At the same time, the Pentagon budget remains dominated by large weapons programs meant for big conflicts. Half the procurement account in the new budget request would go for systems associated purely with modernizing conventional capabilities, including new fighter jets, bombers and submarines, as well as missile defenses.
And it’s not just weapons costs that are up. So is the price of caring for an overburdened all-volunteer force. The bill for military health care programs has soared from $18.4 billion in 2001 to more than $48.5 billion this year, and the fiscal 2011 plan envisions further improvements in medical care and support programs for troops and their families.
Even when the Pentagon attempts to offset some of these costs, Congress can stand in the way. Lawmakers, for instance, have resisted efforts to increase the annual health insurance premiums paid by military retirees — premiums that, as Gates noted at a news conference, have stayed flat for 15 years and are now only about one-third what others pay under the federal employee health care program.
Congressional politics and defense industry lobbying also combined last year to thwart two of the administration’s major cost-cutting initiatives — one effort to halt production of C-17 transport planes and another to kill plans for an alternate engine for the F-35 Joint Strike Fighter. The administration has targeted these programs again this year, and Gates has signaled he will not back down this time, warning he would recommend a presidential veto of any legislation sustaining these programs.

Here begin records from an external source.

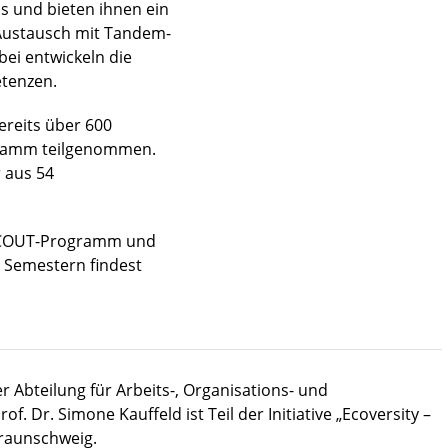
s und bieten ihnen ein
Austausch mit Tandem-
ei entwickeln die
etenzen.
reits über 600
ramm teilgenommen.
 aus 54
 SCOUT-Programm und
 Semestern findest
r Abteilung für Arbeits-, Organisations- und
f. Dr. Simone Kauffeld ist Teil der Initiative „Ecoversity –
Braunschweig.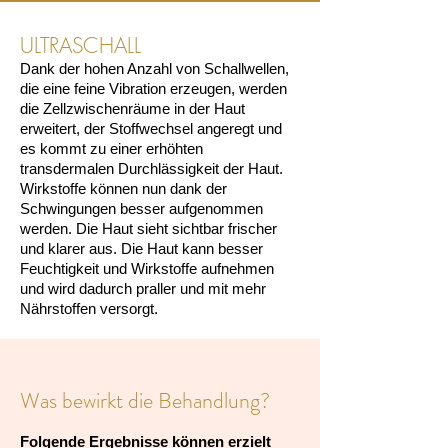
ULTRASCHALL
Dank der hohen Anzahl von Schallwellen,
die eine feine Vibration erzeugen, werden
die Zellzwischenräume in der Haut
erweitert, der Stoffwechsel angeregt und
es kommt zu einer erhöhten
transdermalen Durchlässigkeit der Haut.
Wirkstoffe können nun dank der
Schwingungen besser aufgenommen
werden. Die Haut sieht sichtbar frischer
und klarer aus. Die Haut kann besser
Feuchtigkeit und Wirkstoffe aufnehmen
und wird dadurch praller und mit mehr
Nährstoffen versorgt.
Was bewirkt die Behandlung?
Folgende Ergebnisse können erzielt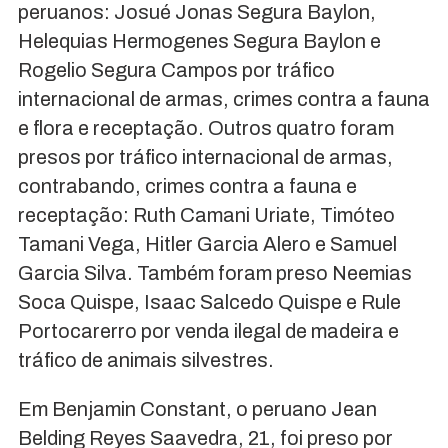
peruanos: Josué Jonas Segura Baylon,
Helequias Hermogenes Segura Baylon e
Rogelio Segura Campos por tráfico
internacional de armas, crimes contra a fauna
e flora e receptação. Outros quatro foram
presos por tráfico internacional de armas,
contrabando, crimes contra a fauna e
receptação: Ruth Camani Uriate, Timóteo
Tamani Vega, Hitler Garcia Alero e Samuel
Garcia Silva. Também foram preso Neemias
Soca Quispe, Isaac Salcedo Quispe e Rule
Portocarerro por venda ilegal de madeira e
tráfico de animais silvestres.
Em Benjamin Constant, o peruano Jean
Belding Reyes Saavedra, 21, foi preso por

On the troubled F-35, which is facing cost overruns and schedule delays, Gates went further, replacing the current program manager with a three-star general, restructuring timetables to extend development and slow production, and withholding $614 million in award fees from the prime contractor, Lockheed Martin Corp.
The administration’s projections show a dip in overall defense spending after next year. But the forecast is based on a transparent fiction — the notion that war costs will fall precipitously, from $159 billion in 2011 to $50 billion in 2012, as U.S. forces leave Iraq and begin to withdraw from Afghanistan. Gates himself acknowledged in testimony before a House panel that this estimate is unrealistically low.
In all likelihood, the Pentagon’s budget will remain stubbornly high, for all the reasons that have pushed it up in recent years. Even so, it is widely assumed that the Defense Department will eventually face a day of budgetary reckoning. With military expenditures accounting for more than half of all federal discretionary funds, it is hard to see how significant deficit reduction can be achieved without reining in Pentagon costs.
Some defense specialists have urged a more drastic squeeze on the military now, arguing that funds continue to pour into weapons systems of questionable value. In one list of recommended cuts, the Center for American Progress, a left-leaning Washington think tank, suggested terminating production of the Marine Corps’ MV-22 Osprey vertical lift aircraft, slowing production of Virginia class submarines, delaying expansion of U.S. missile defense systems and scaling back the number of U.S. nuclear forces.
Gates himself spoke of the need to continue to make trade-offs in a world of limited resources. But independent defense specialists and lawmakers criticized his Quadrennial Defense Review for not setting priorities among various Pentagon missions.
Until the trade-offs and their associated risks are spelled out more clearly, the critics say, the hard decisions won't get made.